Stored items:
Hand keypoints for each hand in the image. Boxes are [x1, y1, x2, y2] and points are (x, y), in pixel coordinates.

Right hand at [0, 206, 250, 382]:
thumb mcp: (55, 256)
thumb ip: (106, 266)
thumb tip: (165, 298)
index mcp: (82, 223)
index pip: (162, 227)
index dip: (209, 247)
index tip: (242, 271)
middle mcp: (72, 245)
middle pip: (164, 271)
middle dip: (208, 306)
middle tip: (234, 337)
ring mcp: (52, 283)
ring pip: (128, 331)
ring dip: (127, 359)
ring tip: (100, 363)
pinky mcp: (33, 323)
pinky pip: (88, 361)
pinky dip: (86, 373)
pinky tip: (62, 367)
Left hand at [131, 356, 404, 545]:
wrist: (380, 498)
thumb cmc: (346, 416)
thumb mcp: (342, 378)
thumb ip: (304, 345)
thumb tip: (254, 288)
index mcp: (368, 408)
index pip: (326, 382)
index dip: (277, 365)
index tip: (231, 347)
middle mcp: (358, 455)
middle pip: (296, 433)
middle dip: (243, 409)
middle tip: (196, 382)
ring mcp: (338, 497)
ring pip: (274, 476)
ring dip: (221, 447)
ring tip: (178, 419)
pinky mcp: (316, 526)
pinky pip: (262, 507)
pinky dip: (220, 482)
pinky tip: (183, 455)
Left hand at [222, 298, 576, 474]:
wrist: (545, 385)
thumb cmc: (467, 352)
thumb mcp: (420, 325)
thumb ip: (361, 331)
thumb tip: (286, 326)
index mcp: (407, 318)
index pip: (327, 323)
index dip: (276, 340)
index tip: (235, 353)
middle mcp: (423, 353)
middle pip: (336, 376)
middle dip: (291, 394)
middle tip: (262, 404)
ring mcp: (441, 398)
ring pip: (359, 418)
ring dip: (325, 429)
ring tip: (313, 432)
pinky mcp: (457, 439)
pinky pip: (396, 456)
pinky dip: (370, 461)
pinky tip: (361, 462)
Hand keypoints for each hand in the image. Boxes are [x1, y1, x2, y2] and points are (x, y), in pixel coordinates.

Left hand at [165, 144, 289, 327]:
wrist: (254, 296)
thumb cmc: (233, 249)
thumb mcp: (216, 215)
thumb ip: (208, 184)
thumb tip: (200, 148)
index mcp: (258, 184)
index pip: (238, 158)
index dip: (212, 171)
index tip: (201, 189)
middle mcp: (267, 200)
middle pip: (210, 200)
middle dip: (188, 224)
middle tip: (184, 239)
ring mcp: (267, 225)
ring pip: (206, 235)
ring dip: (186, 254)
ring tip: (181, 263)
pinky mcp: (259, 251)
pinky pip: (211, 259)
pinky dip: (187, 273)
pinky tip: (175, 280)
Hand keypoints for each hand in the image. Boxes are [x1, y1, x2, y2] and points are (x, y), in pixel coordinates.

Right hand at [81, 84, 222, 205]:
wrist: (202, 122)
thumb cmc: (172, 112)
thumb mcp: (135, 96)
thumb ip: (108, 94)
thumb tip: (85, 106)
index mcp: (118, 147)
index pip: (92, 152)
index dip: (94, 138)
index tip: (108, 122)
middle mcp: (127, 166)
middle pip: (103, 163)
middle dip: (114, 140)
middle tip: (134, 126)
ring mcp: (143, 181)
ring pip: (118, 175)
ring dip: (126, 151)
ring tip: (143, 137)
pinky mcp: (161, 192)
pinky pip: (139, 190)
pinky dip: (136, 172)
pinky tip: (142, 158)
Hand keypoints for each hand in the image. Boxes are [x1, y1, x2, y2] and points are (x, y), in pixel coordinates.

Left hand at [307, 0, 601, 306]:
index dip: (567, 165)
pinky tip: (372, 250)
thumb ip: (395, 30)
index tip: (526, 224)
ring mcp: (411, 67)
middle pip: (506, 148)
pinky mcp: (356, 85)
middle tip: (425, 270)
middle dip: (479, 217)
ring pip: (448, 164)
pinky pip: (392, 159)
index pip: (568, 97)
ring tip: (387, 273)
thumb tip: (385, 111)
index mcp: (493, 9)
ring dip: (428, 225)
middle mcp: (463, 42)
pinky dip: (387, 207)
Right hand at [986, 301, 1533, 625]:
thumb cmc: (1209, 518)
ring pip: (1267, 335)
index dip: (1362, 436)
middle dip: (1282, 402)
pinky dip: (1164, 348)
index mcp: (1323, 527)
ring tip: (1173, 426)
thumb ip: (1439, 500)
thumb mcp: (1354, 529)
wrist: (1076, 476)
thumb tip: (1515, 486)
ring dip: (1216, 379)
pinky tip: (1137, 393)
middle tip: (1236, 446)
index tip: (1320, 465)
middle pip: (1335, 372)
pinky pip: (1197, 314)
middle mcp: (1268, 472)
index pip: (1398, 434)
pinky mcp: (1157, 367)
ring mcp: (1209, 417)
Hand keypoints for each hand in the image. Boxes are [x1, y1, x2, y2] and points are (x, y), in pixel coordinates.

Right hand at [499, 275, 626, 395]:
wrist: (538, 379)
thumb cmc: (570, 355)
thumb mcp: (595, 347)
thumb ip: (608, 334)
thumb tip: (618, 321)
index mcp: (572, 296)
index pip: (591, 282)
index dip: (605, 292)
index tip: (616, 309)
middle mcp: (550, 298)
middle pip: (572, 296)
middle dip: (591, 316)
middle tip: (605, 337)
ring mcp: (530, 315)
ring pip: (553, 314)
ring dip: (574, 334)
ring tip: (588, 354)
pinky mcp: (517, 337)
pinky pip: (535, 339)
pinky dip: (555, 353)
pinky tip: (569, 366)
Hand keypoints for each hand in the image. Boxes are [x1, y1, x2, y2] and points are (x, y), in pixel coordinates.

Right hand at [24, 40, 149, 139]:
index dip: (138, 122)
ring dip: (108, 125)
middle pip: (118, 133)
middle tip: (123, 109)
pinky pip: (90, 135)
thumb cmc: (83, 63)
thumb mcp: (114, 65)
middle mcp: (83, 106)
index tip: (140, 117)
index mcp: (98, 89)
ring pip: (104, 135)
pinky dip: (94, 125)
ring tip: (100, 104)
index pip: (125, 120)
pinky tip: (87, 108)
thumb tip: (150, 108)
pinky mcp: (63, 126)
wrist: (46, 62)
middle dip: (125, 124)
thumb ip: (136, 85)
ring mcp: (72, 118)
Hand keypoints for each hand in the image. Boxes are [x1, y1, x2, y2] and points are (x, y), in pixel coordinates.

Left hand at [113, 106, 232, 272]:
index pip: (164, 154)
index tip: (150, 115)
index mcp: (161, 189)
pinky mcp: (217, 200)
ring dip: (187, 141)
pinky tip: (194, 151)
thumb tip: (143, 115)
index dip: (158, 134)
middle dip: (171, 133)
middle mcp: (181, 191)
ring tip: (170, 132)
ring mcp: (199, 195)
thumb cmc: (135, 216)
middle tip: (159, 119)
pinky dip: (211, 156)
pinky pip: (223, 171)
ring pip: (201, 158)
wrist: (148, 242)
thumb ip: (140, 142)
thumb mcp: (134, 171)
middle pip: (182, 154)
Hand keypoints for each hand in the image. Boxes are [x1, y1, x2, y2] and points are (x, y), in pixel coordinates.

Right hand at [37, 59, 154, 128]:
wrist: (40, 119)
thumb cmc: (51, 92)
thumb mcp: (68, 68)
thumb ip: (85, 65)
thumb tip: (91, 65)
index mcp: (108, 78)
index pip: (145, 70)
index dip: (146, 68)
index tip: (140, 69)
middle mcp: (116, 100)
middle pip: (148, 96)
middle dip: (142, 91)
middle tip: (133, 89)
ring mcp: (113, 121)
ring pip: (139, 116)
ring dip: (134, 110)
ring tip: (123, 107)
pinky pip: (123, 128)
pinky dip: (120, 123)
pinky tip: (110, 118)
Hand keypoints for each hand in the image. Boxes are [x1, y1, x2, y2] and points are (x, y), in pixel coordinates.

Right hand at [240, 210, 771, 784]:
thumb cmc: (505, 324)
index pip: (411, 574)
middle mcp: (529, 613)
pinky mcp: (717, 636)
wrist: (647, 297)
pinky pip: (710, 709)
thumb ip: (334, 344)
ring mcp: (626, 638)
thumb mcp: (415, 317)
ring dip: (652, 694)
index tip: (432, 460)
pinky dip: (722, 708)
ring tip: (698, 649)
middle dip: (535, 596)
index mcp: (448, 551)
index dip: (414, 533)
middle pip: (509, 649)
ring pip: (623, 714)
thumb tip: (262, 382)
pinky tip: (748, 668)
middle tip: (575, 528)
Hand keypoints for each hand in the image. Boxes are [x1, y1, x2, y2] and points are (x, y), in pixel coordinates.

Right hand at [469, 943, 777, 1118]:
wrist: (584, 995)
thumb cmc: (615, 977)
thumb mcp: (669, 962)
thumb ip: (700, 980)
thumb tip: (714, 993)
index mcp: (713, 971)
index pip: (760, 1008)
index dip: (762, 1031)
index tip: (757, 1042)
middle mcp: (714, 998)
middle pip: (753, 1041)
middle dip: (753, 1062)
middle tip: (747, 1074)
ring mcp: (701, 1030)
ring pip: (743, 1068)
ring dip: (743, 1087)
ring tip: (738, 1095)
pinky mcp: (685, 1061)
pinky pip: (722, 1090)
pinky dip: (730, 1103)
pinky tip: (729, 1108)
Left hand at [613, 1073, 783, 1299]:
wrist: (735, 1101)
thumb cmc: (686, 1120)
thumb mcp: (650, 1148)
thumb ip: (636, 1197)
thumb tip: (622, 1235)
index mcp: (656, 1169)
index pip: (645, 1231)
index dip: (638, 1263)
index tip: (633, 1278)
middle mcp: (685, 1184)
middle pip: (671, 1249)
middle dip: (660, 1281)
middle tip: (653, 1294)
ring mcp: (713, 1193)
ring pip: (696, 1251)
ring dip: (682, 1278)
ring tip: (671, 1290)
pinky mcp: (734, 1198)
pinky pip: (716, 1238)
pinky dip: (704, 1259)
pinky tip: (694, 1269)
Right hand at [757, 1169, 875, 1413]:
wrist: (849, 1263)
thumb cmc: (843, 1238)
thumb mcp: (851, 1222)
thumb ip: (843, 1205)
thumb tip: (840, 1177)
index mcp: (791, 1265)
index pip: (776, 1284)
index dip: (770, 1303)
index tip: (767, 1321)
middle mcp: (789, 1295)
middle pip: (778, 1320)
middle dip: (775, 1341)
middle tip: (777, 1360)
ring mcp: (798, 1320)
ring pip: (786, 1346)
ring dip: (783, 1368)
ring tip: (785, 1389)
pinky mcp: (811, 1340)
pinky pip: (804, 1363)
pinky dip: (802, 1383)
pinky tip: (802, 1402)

WORK REQUEST → Locate "thumb mcp: (650, 1148)" in the data above. Then repeat, exactly, its line and each line after it through the last, adding nothing.

SOLUTION FOR THIS TASK →
thumb mcp: (650, 1148)
thumb ip: (636, 1197)
thumb tip: (622, 1235)
index mcp: (656, 1169)
index pip: (645, 1231)
index dip: (638, 1263)
index tip: (633, 1278)
middle mcp: (685, 1184)
middle pip: (671, 1249)
middle dip: (660, 1281)
middle tip: (653, 1294)
ring mcp: (713, 1193)
ring pip: (696, 1251)
ring dip: (682, 1278)
ring tip: (671, 1290)
pinky mcp: (734, 1198)
pinky pip: (716, 1238)
pinky dip: (704, 1259)
pinky tip: (694, 1269)
Right hand at [757, 1169, 875, 1413]:
wrist: (849, 1263)
thumb cmc: (843, 1238)
thumb mcp: (851, 1222)
thumb ip: (843, 1205)
thumb tip: (840, 1177)
index mcp: (791, 1265)
index pip: (776, 1284)
index dip: (770, 1303)
index tip: (767, 1321)
middle mcp: (789, 1295)
middle pip: (778, 1320)
middle dip: (775, 1341)
middle tip: (777, 1360)
ring mcp: (798, 1320)
ring pip: (786, 1346)
ring dip: (783, 1368)
ring tip: (785, 1389)
pinky mcp: (811, 1340)
pinky pip: (804, 1363)
pinky dip: (802, 1383)
pinky tip: (802, 1402)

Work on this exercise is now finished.